五阶偏微分方程的时间多区域时空谱方法
Multi-Domain Space-Time Spectral Method in Time for Solving Fifth-Order Partial Differential Equation

作者: 余荣玉 :上海大学理学院,上海;

关键词: 五阶偏微分方程时空谱方法Legendre-Petrov-Galerkin 方法Legendre-Tau 方法Chebyshev-Gauss-Lobatto 插值Fifth-Order Partial Differential Equation Space-Time Spectral Method Legendre-Petrov-Galerkin Method Legendre-Tau MethodChebyshev-Gauss-Lobatto Interpolation

摘要:
本文针对五阶偏微分方程提出了时间多区域时空谱方法. 该方法在空间方向上采用 Legendre-Petrov-Galerkin 方法, 在时间方向上采用多区域的 Legendre-tau 方法, 即: 把时间区间分成多个区域, 并在每个区域上采用 Legendre-tau 方法. 同时, 本文给出了该方法在线性问题上的误差分析, 选取适当的基函数使得系数矩阵稀疏, 对非线性方程中的非线性项采用在 Chebyshev-Gauss- Lobatto 点上的插值进行计算. 最后通过一些数值算例验证了算法的有效性.

Abstract: In this paper, we propose the multi-domain space-time spectral method in time for the fifth-order partial differential equation. Legendre-Petrov-Galerkin method is applied in space direction, and multi-domain Legendre-tau method is applied in time direction, that is: dividing the time interval into multiple domains and Legendre-tau method is applied in each domain.
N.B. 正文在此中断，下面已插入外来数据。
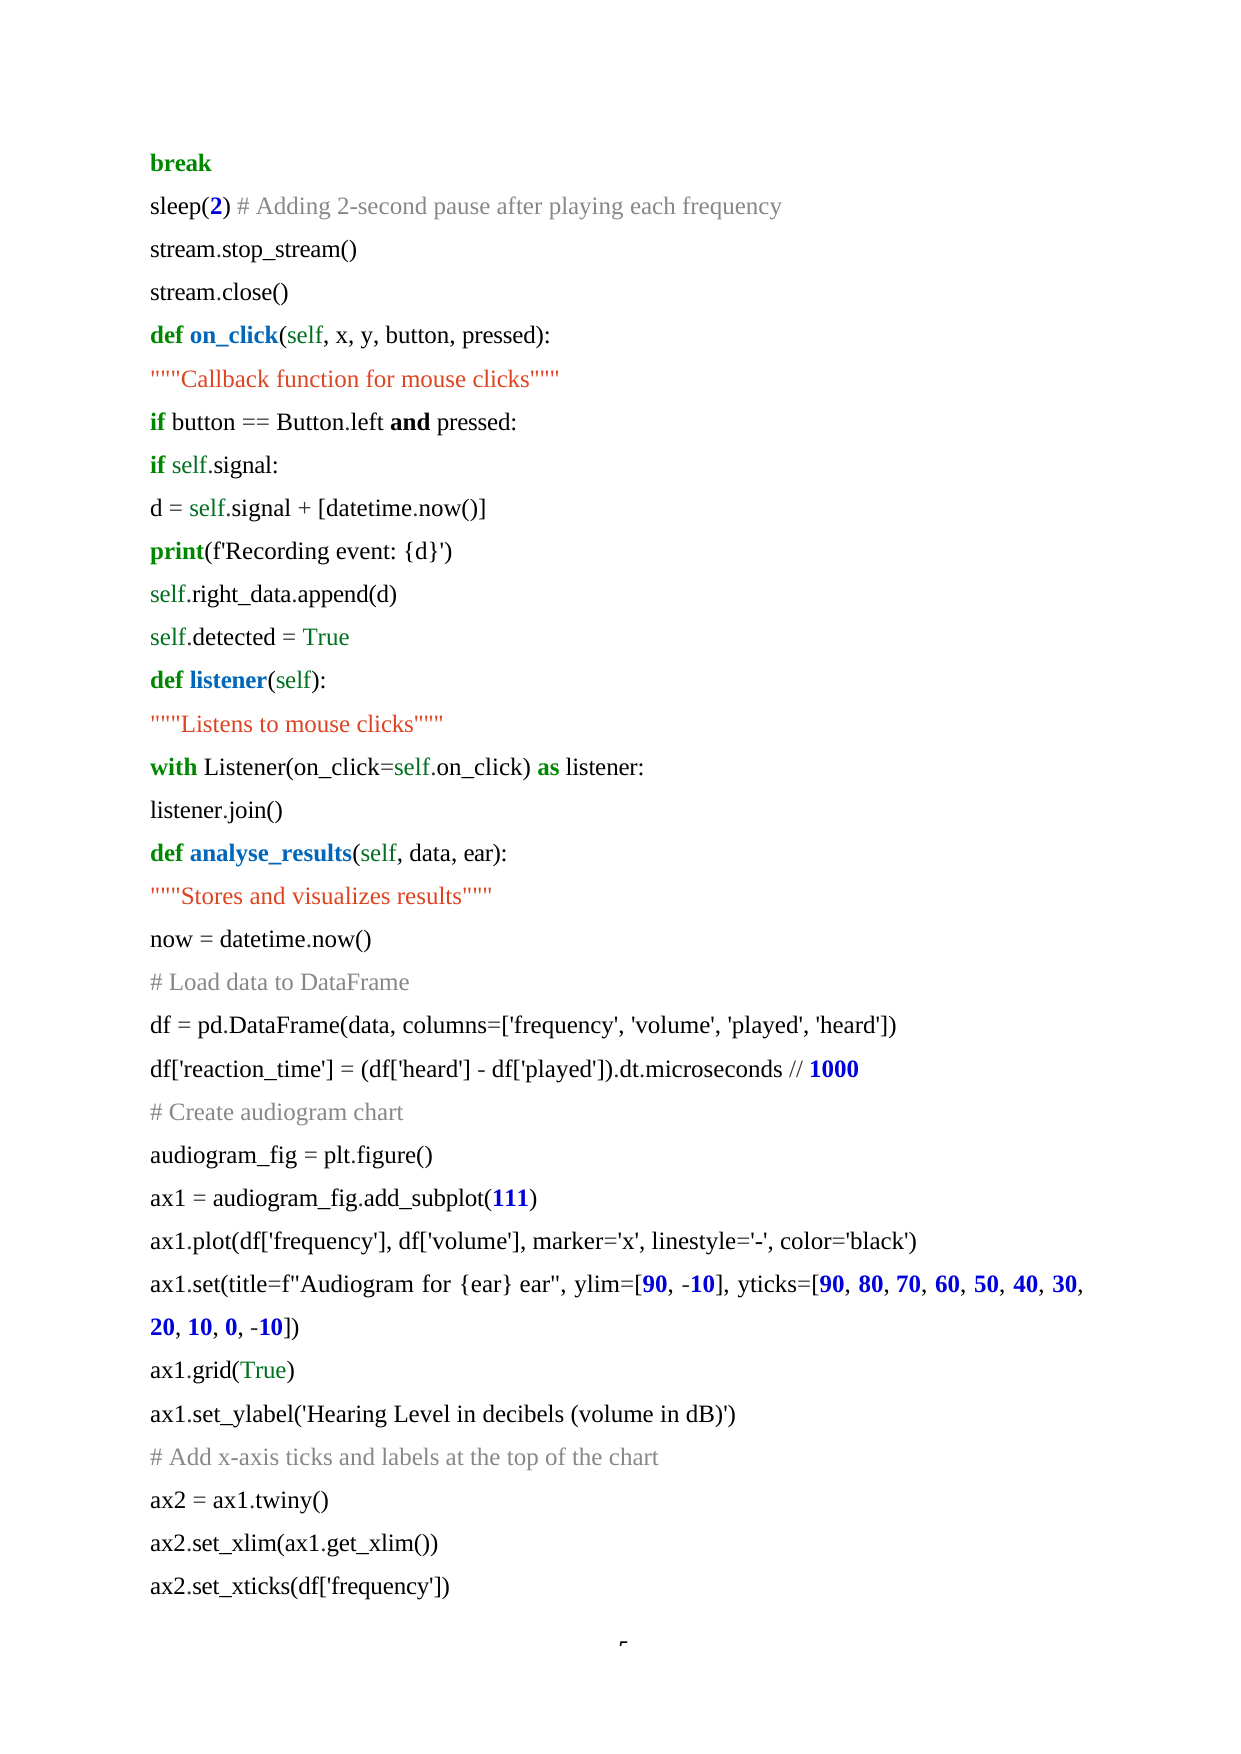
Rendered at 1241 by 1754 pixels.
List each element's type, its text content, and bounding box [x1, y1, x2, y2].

text """Stores and visualizes results""" now = datetime.now() [150, 881, 519, 953]
text d = self.signal + [datetime.now()] print(f'Recording event: {d}') self.right_data.append(d) self.detected = True [150, 493, 519, 651]
text def analyse_results(self, data, ear): [150, 838, 1180, 867]
text # Create audiogram chart audiogram_fig = plt.figure() [150, 1097, 519, 1169]
text ax1 = audiogram_fig.add_subplot(111) [150, 1183, 1180, 1212]
text df = pd.DataFrame(data, columns=['frequency', 'volume', 'played', 'heard']) df['reaction_time'] = (df['heard'] - df['played']).dt.microseconds // 1000 [150, 1011, 964, 1082]
text with Listener(on_click=self.on_click) as listener: [150, 752, 1180, 781]
text ax1.set_ylabel('Hearing Level in decibels (volume in dB)') # Add x-axis ticks and labels at the top of the chart [150, 1399, 742, 1471]
text def on_click(self, x, y, button, pressed): [150, 321, 1180, 349]
text # Load data to DataFrame [150, 967, 1180, 996]
text if button == Button.left and pressed: [150, 407, 1180, 436]
text sleep(2) # Adding 2-second pause after playing each frequency stream.stop_stream() [150, 191, 964, 263]
text ax2 = ax1.twiny() ax2.set_xlim(ax1.get_xlim()) ax2.set_xticks(df['frequency']) [150, 1485, 519, 1600]
subtitle break [150, 148, 1180, 177]
text """Listens to mouse clicks""" [150, 709, 1180, 737]
text ax1.grid(True) [150, 1356, 1180, 1384]
text def listener(self): [150, 666, 1180, 694]
text stream.close() [150, 277, 1180, 306]
text 20, 10, 0, -10]) [150, 1312, 1180, 1341]
text if self.signal: [150, 450, 1180, 479]
text ax1.plot(df['frequency'], df['volume'], marker='x', linestyle='-', color='black') ax1.set(title=f"Audiogram for {ear} ear", ylim=[90, -10], yticks=[90, 80, 70, 60, 50, 40, 30, [150, 1226, 1090, 1298]
text listener.join() [150, 795, 1180, 824]
text """Callback function for mouse clicks""" [150, 364, 1180, 392]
At the same time, the error analysis of the method on linear problems is given in this paper, and we choose proper basis functions to make the coefficient matrix sparse, the nonlinear term for the nonlinear equation is computed by interpolation through Chebyshev-Gauss-Lobatto points. Finally, some numerical examples are given to verify the effectiveness of the algorithm.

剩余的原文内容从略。